Dense breast tissue is very common—present in nearly one in two women. Breast density refers to the appearance of the breast tissue on a mammogram.
A common misconception is that women with lumpy, bumpy breast tissue have dense breasts. But those conditions are not related. Your breasts can feel lumpy but not appear dense on a mammogram.
Extreme breast density is associated with an increased risk of breast cancer. In addition, cancers can be more difficult to detect in women with dense breasts. That’s why, in the last few years, most states have mandated that women be notified of their breast density. If after your next mammogram you get notified that your breasts are dense, don’t be concerned. It is likely not a change in your body, just in state law.
Women with dense breasts should discuss their breast cancer risk factors and screening options with their healthcare provider. Digital breast tomosynthesis, also called 3D mammography or “tomo,” improves cancer detection in women with dense breasts by 25 to 40 percent, with 15 percent fewer callbacks. Breast MRI also may be available to women at increased risk.
Family History of Breast Cancer
Only about 10 to 15 percent of breast cancers are truly hereditary. However, family history of breast cancer is very important. Update your healthcare provider on your family history each year.
Breast cancer may run in your family if you or a family member has had:
- Breast cancer diagnosed at age 50 or younger
- Breast cancer in both breasts
- Male breast cancer
- Triple-negative breast cancer
- Ovarian cancer
- Metastatic prostate cancer
Anyone with Ashkenazi Jewish ancestry may also have a high risk. BRCA gene mutations, the most common hereditary cause of breast cancer, are found in 1 in 400 people in the general population. But they’re in 1 in 40 Ashkenazi Jews.
If breast cancer runs in your family or you are Jewish with a family history of breast, ovarian, prostate, or pancreatic cancer, get genetic counseling. People with genetic mutations may benefit from enhanced screening, medications to reduce their risk, or even risk-reducing surgery.

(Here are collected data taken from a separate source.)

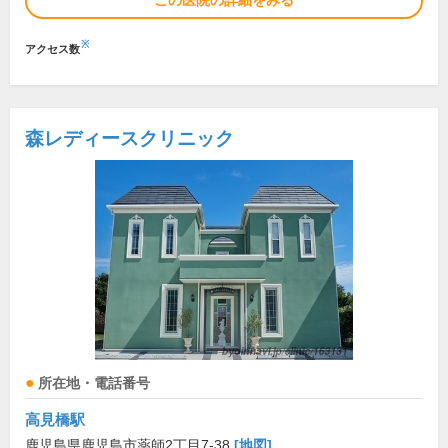
この医院の詳細をみる
※
アクセス数
森レディースクリニック
所在地・電話番号
高見橋駅
鹿児島県鹿児島市薬師2丁目7-38
[地図]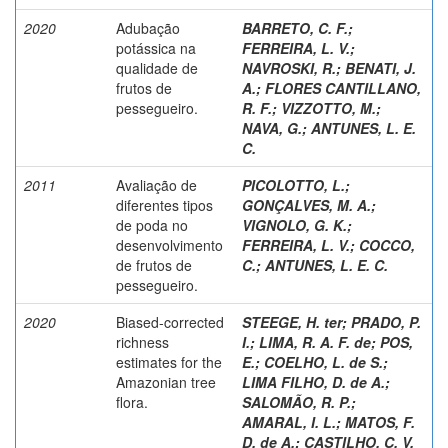
2020
Adubação
BARRETO, C. F.
;
potássica na
FERREIRA, L. V.
;
qualidade de
NAVROSKI, R.
;
BENATI, J.
frutos de
A.
;
FLORES CANTILLANO,
pessegueiro.
R. F.
;
VIZZOTTO, M.
;
NAVA, G.
;
ANTUNES, L. E.
C.
2011
Avaliação de
PICOLOTTO, L.
;
diferentes tipos
GONÇALVES, M. A.
;
de poda no
VIGNOLO, G. K.
;
desenvolvimento
FERREIRA, L. V.
;
COCCO,
de frutos de
C.
;
ANTUNES, L. E. C.
pessegueiro.
2020
Biased-corrected
STEEGE, H. ter
;
PRADO, P.
richness
I.
;
LIMA, R. A. F. de
;
POS,
estimates for the
E.
;
COELHO, L. de S.
;
Amazonian tree
LIMA FILHO, D. de A.
;
flora.
SALOMÃO, R. P.
;
AMARAL, I. L.
;
MATOS, F.
D. de A.
;
CASTILHO, C. V.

Many women can express milky discharge from their nipples long after they’ve stopped breastfeeding. Other women may have expressible greenish, tan, or even black discharge from multiple ducts. Although this is alarming, it is usually due to debris in the ducts and is harmless.
For any nipple discharge, stop squeezing! Squeezing can make it worse.
The type of nipple discharge that requires a trip to your doctor is that which:
- Comes out on its own (without squeezing)
- Is bloody or clear
- Comes from a single duct on one breast
This type of discharge is a sign of breast cancer about 10 percent of the time. However, even when it’s bloody, it’s more often due to a benign intraductal papilloma.
Even If You Think It’s Nothing, Get Checked
Breast cancer is usually top of mind in the patients I see at the Breast Center. Although most breast complaints are not caused by cancer, getting them checked out is a must.
Never ignore a breast problem or wait to see if it goes away on its own. If it is cancer, it will be more curable the earlier it is detected.
Dr. Pederson is Director of Medical Breast Services at Cleveland Clinic’s Breast Center.